Code and documentation of the paper World-map misalignment detection for visual navigation systems
We consider the problem of inferring when the internal map of an indoor navigation system is misaligned with respect to the real world (world-map misalignment), which can lead to misleading directions given to the user. We note that world-map misalignment can be predicted from an RGB image of the environment and the floor segmentation mask obtained from the internal map of the navigation system. Since collecting and labelling large amounts of real data is expensive, we developed a tool to simulate human navigation, which is used to generate automatically labelled synthetic data from 3D models of environments. Thanks to this tool, we generate a dataset considering 15 different environments, which is complemented by a small set of videos acquired in a real-world scenario and manually labelled for validation purposes. We hence benchmark an approach based on different ResNet18 configurations and compare their results on both synthetic and real images. We achieved an F1 score of 92.37% in the synthetic domain and 75.42% on the proposed real dataset using our best approach. While the results are promising, we also note that the proposed problem is challenging, due to the domain shift between synthetic and real data, and the difficulty in acquiring real data. The dataset and the developed tool are publicly available to encourage research on the topic.

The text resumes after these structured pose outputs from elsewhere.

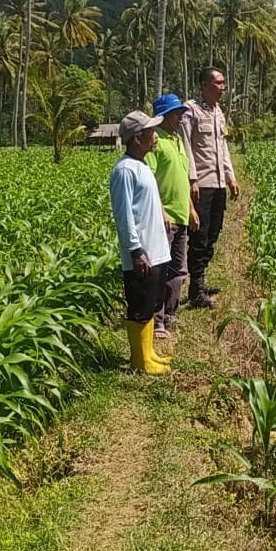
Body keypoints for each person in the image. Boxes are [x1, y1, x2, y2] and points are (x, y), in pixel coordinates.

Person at [110, 110, 172, 375]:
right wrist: (135, 250)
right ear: (137, 138)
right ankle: (139, 361)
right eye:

The code related to the data generation tool is located in /unity_tool. It includes the project assets and all relevant navigation and randomization scripts. The 3D models of environments (if available) need to be downloaded separately and placed in the /models directory within the Unity project (under the directory "Modelli" place a directory called n- n is an integer from 0). Inside each model directory, a prefab called MODEL.prefab should be placed.
Please refer to this URL to set-up the unity Perception Package
The proposed dataset is available here.
In the provided zip file are present 2 CSV files that refer to the virtual dataset and the real one. The CSV referred to synthetic data contains :
- JSON file path of the frame.
- Path to the RGB image file.
- Path of the correct path segmentation file.
- Path of the wrong path segmentation file.
- Path to correct floor segmentation file path.
- File path of the incorrect floor segmentation due to misalignment.
- File path to the correct mask file of the Navigation Mesh provided by the Unity agent.
- File path of the incorrect mask of the Navigation Mesh provided by the Unity agent.
- Navigation start point.
- Navigation goal point.
- Difficulty of misalignment (Hard, Medium or Easy).
- Correct floor segmentation rotation (expressed in quaternions).
- Incorrect floor segmentation rotation (expressed in quaternions).
- Correct floor segmentation position (expressed in a vector (x,y,z)).
- Incorrect floor segmentation position (expressed in a vector (x,y,z)).
- Number of pixels of the correct path segmentation.
- Number of pixels of the correct path segmentation that are on the correct floor segmentation.
- Number of pixels of the incorrect path segmentation.
- Number of pixels of the incorrect path segmentation that lie on the correct floor segmentation.
Synthetic data can be found in the New_acquisition folder. Real data are split into 3 folders, Aligned_frames, Misaligned_frames and Unknown_frames.
/dataset contains the Statistics_Building file, used to analyze and visualize proposed virtual data.
/baseline contains scripts used for training and testing the different models presented in the paper.